Work to complete – An exact copy of the listing is what is needed; please output it in full.

Supplied data –
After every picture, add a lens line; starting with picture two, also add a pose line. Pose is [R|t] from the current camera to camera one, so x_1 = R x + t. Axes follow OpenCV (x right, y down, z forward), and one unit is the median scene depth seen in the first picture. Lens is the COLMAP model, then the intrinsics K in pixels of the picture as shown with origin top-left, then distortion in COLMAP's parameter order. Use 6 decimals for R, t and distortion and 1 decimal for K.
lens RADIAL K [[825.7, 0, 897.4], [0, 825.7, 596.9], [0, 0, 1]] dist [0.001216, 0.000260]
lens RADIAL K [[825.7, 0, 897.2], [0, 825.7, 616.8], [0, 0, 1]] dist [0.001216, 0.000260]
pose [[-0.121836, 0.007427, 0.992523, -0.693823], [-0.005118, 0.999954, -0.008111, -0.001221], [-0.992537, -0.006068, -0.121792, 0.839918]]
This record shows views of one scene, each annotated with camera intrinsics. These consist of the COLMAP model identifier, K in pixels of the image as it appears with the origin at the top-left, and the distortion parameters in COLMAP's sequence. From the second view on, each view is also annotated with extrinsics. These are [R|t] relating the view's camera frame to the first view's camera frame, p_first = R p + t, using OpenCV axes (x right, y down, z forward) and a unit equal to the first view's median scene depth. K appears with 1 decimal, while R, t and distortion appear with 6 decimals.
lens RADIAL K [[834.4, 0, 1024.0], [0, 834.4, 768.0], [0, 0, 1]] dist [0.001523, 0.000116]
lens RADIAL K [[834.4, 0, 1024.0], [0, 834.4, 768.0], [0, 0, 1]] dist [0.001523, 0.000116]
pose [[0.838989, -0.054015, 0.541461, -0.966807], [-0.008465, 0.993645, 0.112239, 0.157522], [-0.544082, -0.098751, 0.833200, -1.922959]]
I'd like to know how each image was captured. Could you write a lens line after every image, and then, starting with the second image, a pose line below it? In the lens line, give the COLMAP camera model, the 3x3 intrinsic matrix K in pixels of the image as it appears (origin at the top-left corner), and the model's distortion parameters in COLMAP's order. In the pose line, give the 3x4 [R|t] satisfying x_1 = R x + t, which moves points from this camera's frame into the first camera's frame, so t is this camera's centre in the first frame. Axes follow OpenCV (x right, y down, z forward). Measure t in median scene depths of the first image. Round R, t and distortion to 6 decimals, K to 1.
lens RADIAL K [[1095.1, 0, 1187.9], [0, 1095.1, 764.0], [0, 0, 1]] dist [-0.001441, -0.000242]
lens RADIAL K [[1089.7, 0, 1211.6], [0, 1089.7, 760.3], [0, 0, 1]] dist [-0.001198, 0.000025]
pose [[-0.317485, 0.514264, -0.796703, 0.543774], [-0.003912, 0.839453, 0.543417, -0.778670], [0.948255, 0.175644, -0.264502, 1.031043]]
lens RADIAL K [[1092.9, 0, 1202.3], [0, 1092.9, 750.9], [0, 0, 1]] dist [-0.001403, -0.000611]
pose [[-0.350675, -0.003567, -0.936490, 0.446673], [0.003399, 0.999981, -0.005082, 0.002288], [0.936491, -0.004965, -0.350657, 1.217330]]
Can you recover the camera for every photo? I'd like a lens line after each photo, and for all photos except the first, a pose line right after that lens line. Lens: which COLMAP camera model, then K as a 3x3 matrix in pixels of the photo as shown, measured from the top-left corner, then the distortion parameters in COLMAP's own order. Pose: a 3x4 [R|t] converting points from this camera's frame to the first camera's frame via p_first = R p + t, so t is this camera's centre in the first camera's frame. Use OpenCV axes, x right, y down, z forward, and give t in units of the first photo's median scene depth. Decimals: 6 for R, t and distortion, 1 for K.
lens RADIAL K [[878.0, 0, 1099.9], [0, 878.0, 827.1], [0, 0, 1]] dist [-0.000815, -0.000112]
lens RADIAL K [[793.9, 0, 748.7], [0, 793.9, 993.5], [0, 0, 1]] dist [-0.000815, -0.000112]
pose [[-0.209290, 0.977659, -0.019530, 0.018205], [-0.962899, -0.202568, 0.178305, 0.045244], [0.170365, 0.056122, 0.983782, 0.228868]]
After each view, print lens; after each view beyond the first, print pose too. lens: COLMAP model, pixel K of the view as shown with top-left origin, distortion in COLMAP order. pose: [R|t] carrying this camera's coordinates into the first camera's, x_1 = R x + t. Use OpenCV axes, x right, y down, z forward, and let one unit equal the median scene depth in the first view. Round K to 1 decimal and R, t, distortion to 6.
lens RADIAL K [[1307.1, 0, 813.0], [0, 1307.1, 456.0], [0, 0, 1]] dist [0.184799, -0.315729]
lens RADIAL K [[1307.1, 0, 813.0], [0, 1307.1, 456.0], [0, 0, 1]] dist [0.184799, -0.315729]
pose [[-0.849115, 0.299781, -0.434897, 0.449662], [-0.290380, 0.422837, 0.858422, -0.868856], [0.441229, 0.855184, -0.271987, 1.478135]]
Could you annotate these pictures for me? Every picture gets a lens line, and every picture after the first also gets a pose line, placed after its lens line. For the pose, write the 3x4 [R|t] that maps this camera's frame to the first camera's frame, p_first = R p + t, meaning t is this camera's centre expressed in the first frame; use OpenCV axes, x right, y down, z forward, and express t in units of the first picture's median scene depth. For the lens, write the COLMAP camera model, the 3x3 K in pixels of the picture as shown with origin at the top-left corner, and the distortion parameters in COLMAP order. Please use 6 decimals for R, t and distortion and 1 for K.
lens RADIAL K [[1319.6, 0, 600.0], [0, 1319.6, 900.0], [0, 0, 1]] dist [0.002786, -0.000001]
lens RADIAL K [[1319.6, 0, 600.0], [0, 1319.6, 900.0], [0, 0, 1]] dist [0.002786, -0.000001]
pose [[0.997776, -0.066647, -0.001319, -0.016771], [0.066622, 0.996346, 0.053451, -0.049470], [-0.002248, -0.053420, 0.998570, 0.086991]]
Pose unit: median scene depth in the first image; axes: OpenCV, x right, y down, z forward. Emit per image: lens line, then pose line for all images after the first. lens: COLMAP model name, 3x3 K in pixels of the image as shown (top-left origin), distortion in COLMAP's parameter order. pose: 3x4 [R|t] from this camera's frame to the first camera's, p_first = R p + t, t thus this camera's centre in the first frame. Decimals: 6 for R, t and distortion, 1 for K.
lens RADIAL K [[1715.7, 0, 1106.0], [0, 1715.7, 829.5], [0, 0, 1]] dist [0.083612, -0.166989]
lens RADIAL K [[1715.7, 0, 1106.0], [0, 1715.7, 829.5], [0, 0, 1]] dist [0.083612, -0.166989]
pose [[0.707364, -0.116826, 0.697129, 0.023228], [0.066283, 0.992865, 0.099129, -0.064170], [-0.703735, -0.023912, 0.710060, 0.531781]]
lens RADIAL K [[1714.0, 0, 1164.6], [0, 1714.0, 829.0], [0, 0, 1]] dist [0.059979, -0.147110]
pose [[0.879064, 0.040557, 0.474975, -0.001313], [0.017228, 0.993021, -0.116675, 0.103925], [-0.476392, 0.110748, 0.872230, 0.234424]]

Worked solution –
After every picture, add a lens line; starting with picture two, also add a pose line. Pose is [R|t] from the current camera to camera one, so x_1 = R x + t. Axes follow OpenCV (x right, y down, z forward), and one unit is the median scene depth seen in the first picture. Lens is the COLMAP model, then the intrinsics K in pixels of the picture as shown with origin top-left, then distortion in COLMAP's parameter order. Use 6 decimals for R, t and distortion and 1 decimal for K.
lens RADIAL K [[825.7, 0, 897.4], [0, 825.7, 596.9], [0, 0, 1]] dist [0.001216, 0.000260]
lens RADIAL K [[825.7, 0, 897.2], [0, 825.7, 616.8], [0, 0, 1]] dist [0.001216, 0.000260]
pose [[-0.121836, 0.007427, 0.992523, -0.693823], [-0.005118, 0.999954, -0.008111, -0.001221], [-0.992537, -0.006068, -0.121792, 0.839918]]
This record shows views of one scene, each annotated with camera intrinsics. These consist of the COLMAP model identifier, K in pixels of the image as it appears with the origin at the top-left, and the distortion parameters in COLMAP's sequence. From the second view on, each view is also annotated with extrinsics. These are [R|t] relating the view's camera frame to the first view's camera frame, p_first = R p + t, using OpenCV axes (x right, y down, z forward) and a unit equal to the first view's median scene depth. K appears with 1 decimal, while R, t and distortion appear with 6 decimals.
lens RADIAL K [[834.4, 0, 1024.0], [0, 834.4, 768.0], [0, 0, 1]] dist [0.001523, 0.000116]
lens RADIAL K [[834.4, 0, 1024.0], [0, 834.4, 768.0], [0, 0, 1]] dist [0.001523, 0.000116]
pose [[0.838989, -0.054015, 0.541461, -0.966807], [-0.008465, 0.993645, 0.112239, 0.157522], [-0.544082, -0.098751, 0.833200, -1.922959]]
I'd like to know how each image was captured. Could you write a lens line after every image, and then, starting with the second image, a pose line below it? In the lens line, give the COLMAP camera model, the 3x3 intrinsic matrix K in pixels of the image as it appears (origin at the top-left corner), and the model's distortion parameters in COLMAP's order. In the pose line, give the 3x4 [R|t] satisfying x_1 = R x + t, which moves points from this camera's frame into the first camera's frame, so t is this camera's centre in the first frame. Axes follow OpenCV (x right, y down, z forward). Measure t in median scene depths of the first image. Round R, t and distortion to 6 decimals, K to 1.
lens RADIAL K [[1095.1, 0, 1187.9], [0, 1095.1, 764.0], [0, 0, 1]] dist [-0.001441, -0.000242]
lens RADIAL K [[1089.7, 0, 1211.6], [0, 1089.7, 760.3], [0, 0, 1]] dist [-0.001198, 0.000025]
pose [[-0.317485, 0.514264, -0.796703, 0.543774], [-0.003912, 0.839453, 0.543417, -0.778670], [0.948255, 0.175644, -0.264502, 1.031043]]
lens RADIAL K [[1092.9, 0, 1202.3], [0, 1092.9, 750.9], [0, 0, 1]] dist [-0.001403, -0.000611]
pose [[-0.350675, -0.003567, -0.936490, 0.446673], [0.003399, 0.999981, -0.005082, 0.002288], [0.936491, -0.004965, -0.350657, 1.217330]]
Can you recover the camera for every photo? I'd like a lens line after each photo, and for all photos except the first, a pose line right after that lens line. Lens: which COLMAP camera model, then K as a 3x3 matrix in pixels of the photo as shown, measured from the top-left corner, then the distortion parameters in COLMAP's own order. Pose: a 3x4 [R|t] converting points from this camera's frame to the first camera's frame via p_first = R p + t, so t is this camera's centre in the first camera's frame. Use OpenCV axes, x right, y down, z forward, and give t in units of the first photo's median scene depth. Decimals: 6 for R, t and distortion, 1 for K.
lens RADIAL K [[878.0, 0, 1099.9], [0, 878.0, 827.1], [0, 0, 1]] dist [-0.000815, -0.000112]
lens RADIAL K [[793.9, 0, 748.7], [0, 793.9, 993.5], [0, 0, 1]] dist [-0.000815, -0.000112]
pose [[-0.209290, 0.977659, -0.019530, 0.018205], [-0.962899, -0.202568, 0.178305, 0.045244], [0.170365, 0.056122, 0.983782, 0.228868]]
After each view, print lens; after each view beyond the first, print pose too. lens: COLMAP model, pixel K of the view as shown with top-left origin, distortion in COLMAP order. pose: [R|t] carrying this camera's coordinates into the first camera's, x_1 = R x + t. Use OpenCV axes, x right, y down, z forward, and let one unit equal the median scene depth in the first view. Round K to 1 decimal and R, t, distortion to 6.
lens RADIAL K [[1307.1, 0, 813.0], [0, 1307.1, 456.0], [0, 0, 1]] dist [0.184799, -0.315729]
lens RADIAL K [[1307.1, 0, 813.0], [0, 1307.1, 456.0], [0, 0, 1]] dist [0.184799, -0.315729]
pose [[-0.849115, 0.299781, -0.434897, 0.449662], [-0.290380, 0.422837, 0.858422, -0.868856], [0.441229, 0.855184, -0.271987, 1.478135]]
Could you annotate these pictures for me? Every picture gets a lens line, and every picture after the first also gets a pose line, placed after its lens line. For the pose, write the 3x4 [R|t] that maps this camera's frame to the first camera's frame, p_first = R p + t, meaning t is this camera's centre expressed in the first frame; use OpenCV axes, x right, y down, z forward, and express t in units of the first picture's median scene depth. For the lens, write the COLMAP camera model, the 3x3 K in pixels of the picture as shown with origin at the top-left corner, and the distortion parameters in COLMAP order. Please use 6 decimals for R, t and distortion and 1 for K.
lens RADIAL K [[1319.6, 0, 600.0], [0, 1319.6, 900.0], [0, 0, 1]] dist [0.002786, -0.000001]
lens RADIAL K [[1319.6, 0, 600.0], [0, 1319.6, 900.0], [0, 0, 1]] dist [0.002786, -0.000001]
pose [[0.997776, -0.066647, -0.001319, -0.016771], [0.066622, 0.996346, 0.053451, -0.049470], [-0.002248, -0.053420, 0.998570, 0.086991]]
Pose unit: median scene depth in the first image; axes: OpenCV, x right, y down, z forward. Emit per image: lens line, then pose line for all images after the first. lens: COLMAP model name, 3x3 K in pixels of the image as shown (top-left origin), distortion in COLMAP's parameter order. pose: 3x4 [R|t] from this camera's frame to the first camera's, p_first = R p + t, t thus this camera's centre in the first frame. Decimals: 6 for R, t and distortion, 1 for K.
lens RADIAL K [[1715.7, 0, 1106.0], [0, 1715.7, 829.5], [0, 0, 1]] dist [0.083612, -0.166989]
lens RADIAL K [[1715.7, 0, 1106.0], [0, 1715.7, 829.5], [0, 0, 1]] dist [0.083612, -0.166989]
pose [[0.707364, -0.116826, 0.697129, 0.023228], [0.066283, 0.992865, 0.099129, -0.064170], [-0.703735, -0.023912, 0.710060, 0.531781]]
lens RADIAL K [[1714.0, 0, 1164.6], [0, 1714.0, 829.0], [0, 0, 1]] dist [0.059979, -0.147110]
pose [[0.879064, 0.040557, 0.474975, -0.001313], [0.017228, 0.993021, -0.116675, 0.103925], [-0.476392, 0.110748, 0.872230, 0.234424]]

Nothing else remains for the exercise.